“Invivavoce”, sul palco dello Storchi la voce di Elisa Meschiari con “Resistere”
Scelta da Mogol, ha partecipato con una borsa di studio alla sua scuola per interpreti conseguendo il diploma di cantante interprete: martedì 21 aprile debutterà nello spettacolo ideato dalla Gazzetta di Modena con il brano de La Rappresentante di Lista
MODENA. Con le mie mani ho toccato la fine / senza sapere chi c’era con me / ho attraversato tutte le mie paure». Così inizia il pezzo che Elisa Meschiari ha deciso di presentare a “Invivavoce”, lo spettacolo ideato dalla Gazzetta di Modena in programma martedì 21 aprile al teatro Storchi. Un inno alla forza interiore, alla resistenza, alla vita.

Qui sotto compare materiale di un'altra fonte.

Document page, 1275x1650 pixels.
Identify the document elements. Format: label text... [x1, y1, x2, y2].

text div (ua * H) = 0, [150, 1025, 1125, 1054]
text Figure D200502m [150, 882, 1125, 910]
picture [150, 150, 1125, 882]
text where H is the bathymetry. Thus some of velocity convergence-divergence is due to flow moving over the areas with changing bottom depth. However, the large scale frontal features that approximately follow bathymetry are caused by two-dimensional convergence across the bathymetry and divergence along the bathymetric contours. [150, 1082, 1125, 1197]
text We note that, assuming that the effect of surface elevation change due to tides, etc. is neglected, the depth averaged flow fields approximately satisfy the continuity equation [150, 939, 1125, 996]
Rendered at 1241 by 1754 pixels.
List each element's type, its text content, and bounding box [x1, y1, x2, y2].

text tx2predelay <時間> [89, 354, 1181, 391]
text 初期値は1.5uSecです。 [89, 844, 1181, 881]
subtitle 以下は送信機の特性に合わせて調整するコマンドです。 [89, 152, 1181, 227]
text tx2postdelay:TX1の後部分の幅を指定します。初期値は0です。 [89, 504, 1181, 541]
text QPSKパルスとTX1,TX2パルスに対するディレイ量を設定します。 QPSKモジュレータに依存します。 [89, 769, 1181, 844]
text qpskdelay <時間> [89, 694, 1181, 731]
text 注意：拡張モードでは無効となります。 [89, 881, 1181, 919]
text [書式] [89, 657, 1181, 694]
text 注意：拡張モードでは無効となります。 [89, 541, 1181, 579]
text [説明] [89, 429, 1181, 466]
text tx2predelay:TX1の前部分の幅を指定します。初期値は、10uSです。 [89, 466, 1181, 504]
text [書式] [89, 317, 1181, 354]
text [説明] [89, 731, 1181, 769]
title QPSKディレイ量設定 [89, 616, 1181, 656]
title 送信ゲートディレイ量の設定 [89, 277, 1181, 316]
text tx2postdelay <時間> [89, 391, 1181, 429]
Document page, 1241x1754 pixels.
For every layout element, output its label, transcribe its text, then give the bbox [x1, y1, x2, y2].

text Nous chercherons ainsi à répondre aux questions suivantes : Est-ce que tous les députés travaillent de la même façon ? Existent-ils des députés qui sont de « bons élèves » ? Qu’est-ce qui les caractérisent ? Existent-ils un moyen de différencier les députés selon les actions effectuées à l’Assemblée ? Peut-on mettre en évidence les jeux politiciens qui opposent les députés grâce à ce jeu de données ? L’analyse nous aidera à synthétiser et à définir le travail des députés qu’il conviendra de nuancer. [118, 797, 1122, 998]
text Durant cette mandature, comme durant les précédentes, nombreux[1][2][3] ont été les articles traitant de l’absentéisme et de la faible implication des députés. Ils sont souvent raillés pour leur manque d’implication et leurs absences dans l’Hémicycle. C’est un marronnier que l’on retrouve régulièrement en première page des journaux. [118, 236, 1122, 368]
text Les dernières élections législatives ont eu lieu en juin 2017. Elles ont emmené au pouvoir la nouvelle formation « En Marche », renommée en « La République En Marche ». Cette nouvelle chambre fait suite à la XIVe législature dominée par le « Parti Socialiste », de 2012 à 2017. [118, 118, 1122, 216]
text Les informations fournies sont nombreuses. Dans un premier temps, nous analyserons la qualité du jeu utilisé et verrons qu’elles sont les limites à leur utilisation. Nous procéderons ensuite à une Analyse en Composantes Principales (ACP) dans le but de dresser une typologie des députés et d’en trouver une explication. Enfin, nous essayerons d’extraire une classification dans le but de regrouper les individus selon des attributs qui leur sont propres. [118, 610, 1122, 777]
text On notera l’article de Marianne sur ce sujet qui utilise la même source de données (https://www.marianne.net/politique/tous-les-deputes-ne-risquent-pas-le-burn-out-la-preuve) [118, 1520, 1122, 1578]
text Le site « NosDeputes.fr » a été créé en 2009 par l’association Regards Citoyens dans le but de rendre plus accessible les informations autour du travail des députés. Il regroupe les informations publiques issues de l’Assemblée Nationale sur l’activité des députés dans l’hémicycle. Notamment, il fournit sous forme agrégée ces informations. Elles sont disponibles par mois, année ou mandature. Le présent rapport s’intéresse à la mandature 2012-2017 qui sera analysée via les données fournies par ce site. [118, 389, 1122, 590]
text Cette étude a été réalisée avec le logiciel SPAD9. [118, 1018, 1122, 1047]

Un testo che invita ad affrontare le proprie paure e il dolore toccando il fondo, trasformandolo in una spinta vitale per esistere e lottare, senza paura di perdere.
Chi è Elisa Meschiari
Elisa Meschiari canta da quando è adolescente e si è provata in vari generi, dal rock al funky, passando per il pop e il gospel. Ha fatto esperienze molteplici: scelta da Mogol, ha partecipato con una borsa di studio alla sua scuola per interpreti conseguendo il diploma di cantante interprete; ha cantato nel coro gospel “Freedom family” esibendosi in numerosi concerti in Italia e Germania, poi ha continuato ovunque in Italia, ma anche a Londra. Ha scritto e collaborato alla scrittura di tanti pezzi originali, ma principalmente si definisce un’interprete, soprattutto di rock ed elettronica.
Il brano “Resistere”
Elisa partecipa a “Invivavoce” per la prima volta, coinvolta dalla Gazzetta di Modena, con il brano “Resistere” de La Rappresentante di Lista. «Un brano molto intenso che ho immediatamente pensato potesse essere adatto al tema del corpo - Esordisce, spiegando le ragioni dietro alla sua scelta -. In realtà non tocca questo tema direttamente, dal punto di vista “anatomico”, ma parla di una persona che è giunta alla fine di un percorso dopo essere stata all’interno del “bosco”, cioè qualcosa di doloroso. Quest’esperienza l’ha cambiata, ma le ha anche fatto capire cosa è importante per lei: provare ad esistere e resistere, senza necessariamente dover raggiungere obiettivi riconosciuti dal mondo come rilevanti, ma più che altro puntando a ciò che la interessa e che la fa stare bene». Il riferimento al “bosco”, evocato nel testo, apre una dimensione simbolica: il bosco come luogo di smarrimento, ma anche di attraversamento necessario. Non un punto di arrivo, ma una soglia. L’uscita non coincide con una soluzione definitiva, quanto piuttosto con una nuova consapevolezza, ossia che si può continuare a camminare anche senza certezze. La canzone rappresenta bene l’apporto di Elisa a quest’edizione: se i più giovani porteranno sul palco le loro fragilità e paure, un’artista con anni di esperienza, che ha già fatto un pezzo di strada in più, potrà includere l’accettazione del dolore e dunque la speranza per il futuro. «Non so ciò che verrà, ma certamente ho già affrontato quel periodo della vita in cui l’ansia e l’insicurezza la facevano da padrone, per poi compiere un ulteriore passaggio: oggi riesco a tollerare meglio gli aspetti negativi e a vedere anche il bello che prima magari non vedevo. Il brutto che c’è nel mondo non riesce a sgretolare il bello, come dice la canzone. Il brano ci racconta che nonostante la sofferenza esista, possiamo sempre trovare il modo di compiere quel passaggio che consiste nell’accettare il dolore. Ciò è necessario per andare avanti e cercare non solo di sopravvivere, ma di vivere». Dal punto di vista vocale il brano è complesso: «Non tanto tecnicamente, ma c’è una parte recitata, parlata, più impegnativa. Richiede intenzione, intensità». E complesso è il significato del brano, che tra i vari messaggi ben si inserisce in una sensibilità contemporanea che rifiuta l’idea di successo come unico parametro di realizzazione.